## [EXTRACTED MATERIAL]
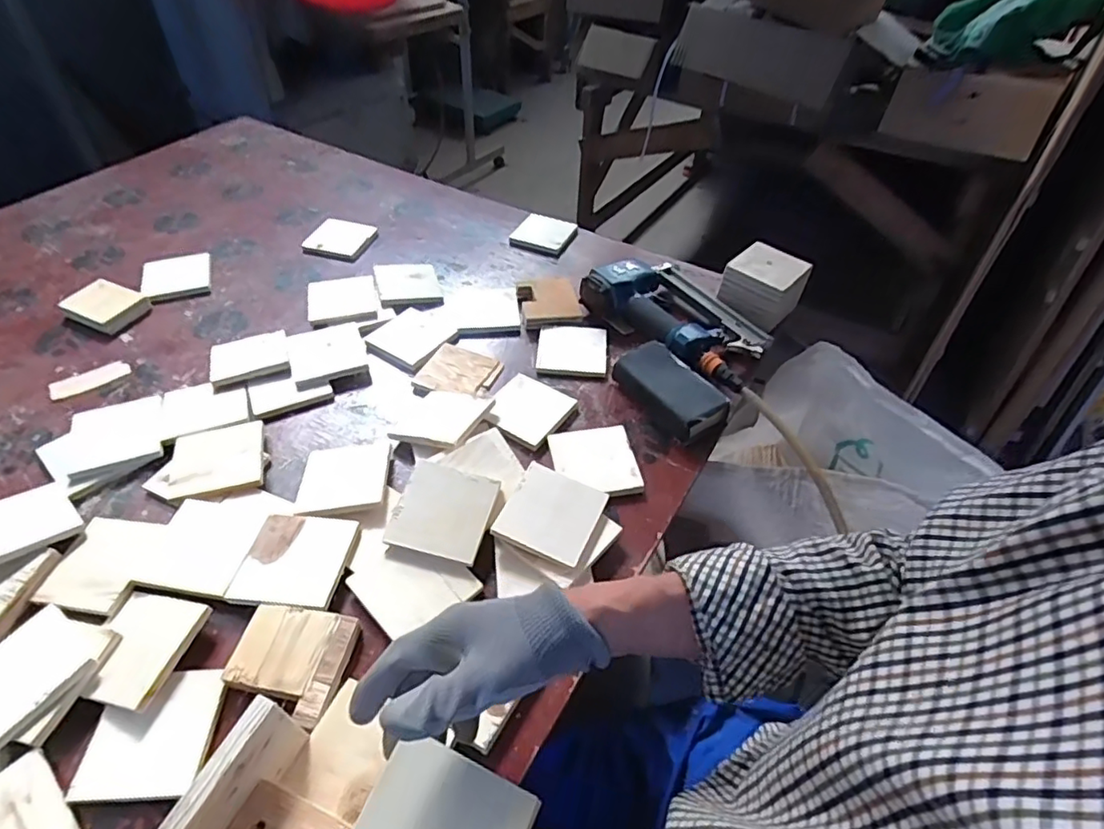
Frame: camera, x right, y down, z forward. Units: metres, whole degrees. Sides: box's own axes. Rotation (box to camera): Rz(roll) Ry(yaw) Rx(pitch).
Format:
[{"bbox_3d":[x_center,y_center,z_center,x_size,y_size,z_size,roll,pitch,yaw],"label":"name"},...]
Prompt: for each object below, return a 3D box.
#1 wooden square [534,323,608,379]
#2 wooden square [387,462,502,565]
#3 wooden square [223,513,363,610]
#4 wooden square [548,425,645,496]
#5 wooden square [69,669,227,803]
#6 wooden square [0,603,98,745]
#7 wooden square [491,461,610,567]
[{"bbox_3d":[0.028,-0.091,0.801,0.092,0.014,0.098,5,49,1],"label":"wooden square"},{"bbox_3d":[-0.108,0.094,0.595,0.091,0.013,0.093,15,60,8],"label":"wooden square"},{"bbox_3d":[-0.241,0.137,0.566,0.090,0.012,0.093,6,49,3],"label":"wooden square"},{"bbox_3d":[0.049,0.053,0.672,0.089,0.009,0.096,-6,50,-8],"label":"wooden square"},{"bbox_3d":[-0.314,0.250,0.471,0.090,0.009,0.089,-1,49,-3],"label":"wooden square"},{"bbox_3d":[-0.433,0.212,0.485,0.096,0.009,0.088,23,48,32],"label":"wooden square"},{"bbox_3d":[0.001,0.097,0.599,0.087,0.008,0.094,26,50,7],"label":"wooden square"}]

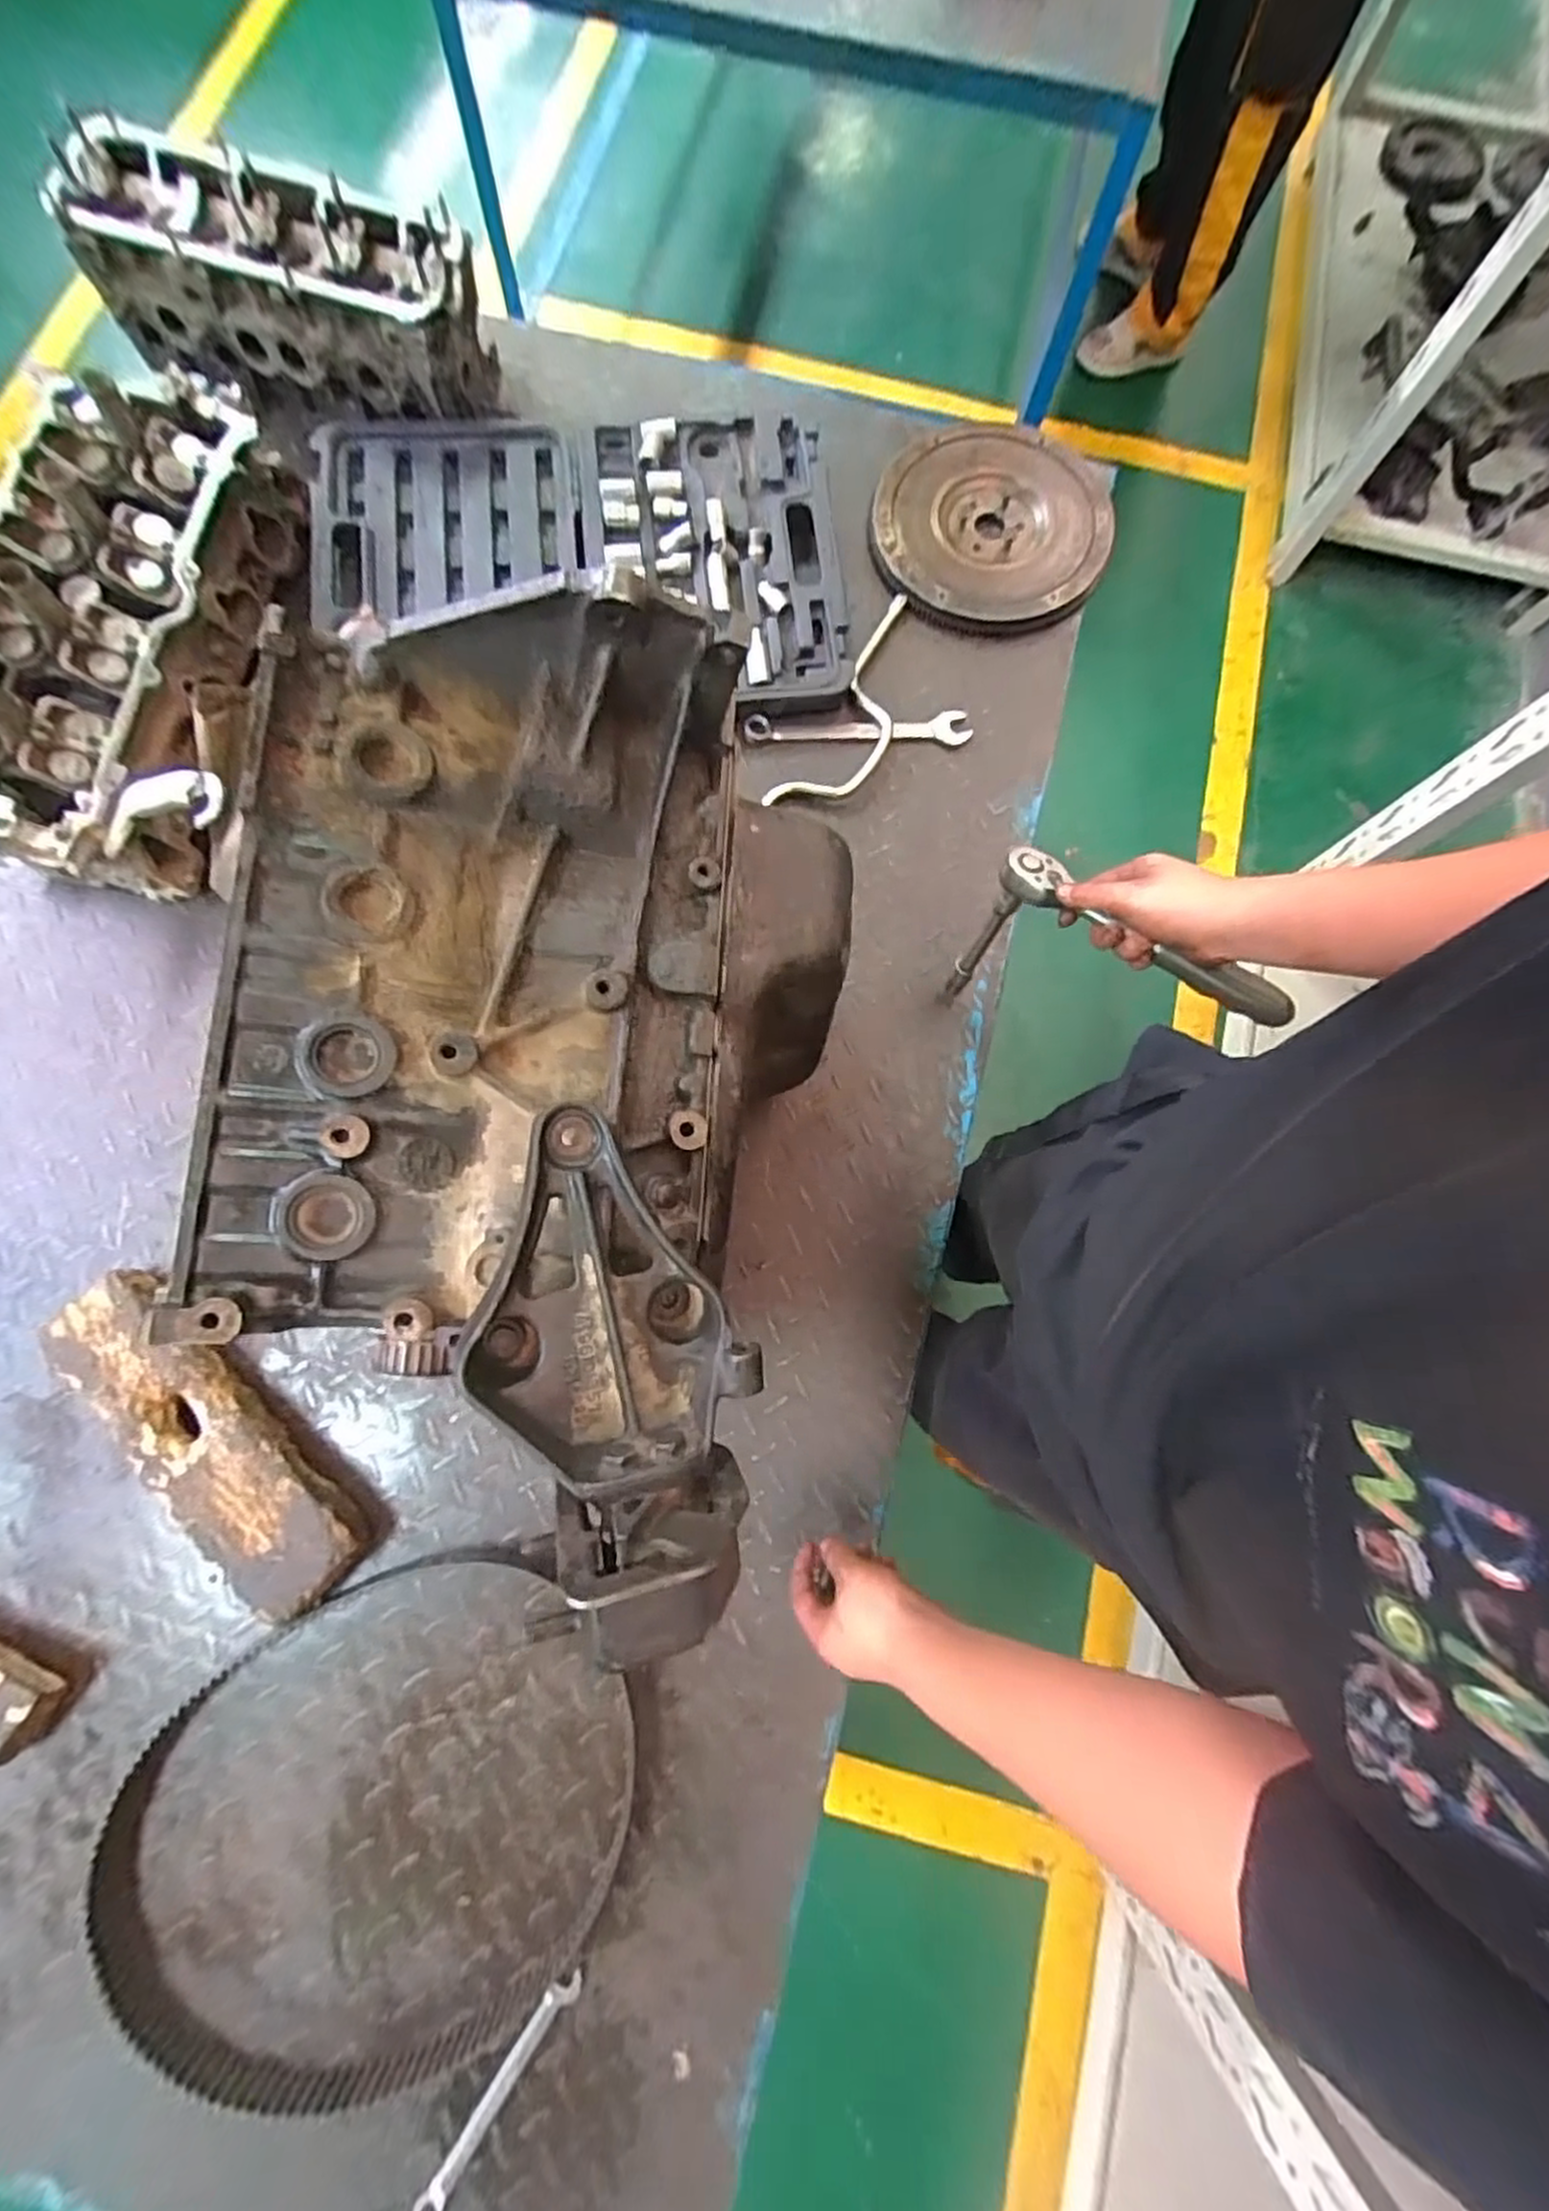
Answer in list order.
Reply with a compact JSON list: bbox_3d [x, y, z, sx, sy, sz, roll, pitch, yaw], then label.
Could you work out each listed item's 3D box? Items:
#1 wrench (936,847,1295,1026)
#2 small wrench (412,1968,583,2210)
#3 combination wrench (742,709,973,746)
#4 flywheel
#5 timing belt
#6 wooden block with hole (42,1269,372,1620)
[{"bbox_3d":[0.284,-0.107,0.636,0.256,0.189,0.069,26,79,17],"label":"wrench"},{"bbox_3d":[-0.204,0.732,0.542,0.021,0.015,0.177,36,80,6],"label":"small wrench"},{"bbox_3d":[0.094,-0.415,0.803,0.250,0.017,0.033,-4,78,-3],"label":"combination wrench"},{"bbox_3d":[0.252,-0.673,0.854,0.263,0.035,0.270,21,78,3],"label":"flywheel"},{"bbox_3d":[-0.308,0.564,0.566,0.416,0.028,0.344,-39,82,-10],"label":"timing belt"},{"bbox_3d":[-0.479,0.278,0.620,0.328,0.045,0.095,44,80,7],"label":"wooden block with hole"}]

## [WHAT THE TASK REQUIRES]
Only lines of the data holding the word "roll" go in the answer. Please copy each of them.

## [YOUR SOLUTION]
Frame: camera, x right, y down, z forward. Units: metres, whole degrees. Sides: box's own axes. Rotation (box to camera): Rz(roll) Ry(yaw) Rx(pitch).
[{"bbox_3d":[x_center,y_center,z_center,x_size,y_size,z_size,roll,pitch,yaw],"label":"name"},...]
Reply with a compact JSON list: bbox_3d [x, y, z, sx, sy, sz, roll, pitch, yaw], then label.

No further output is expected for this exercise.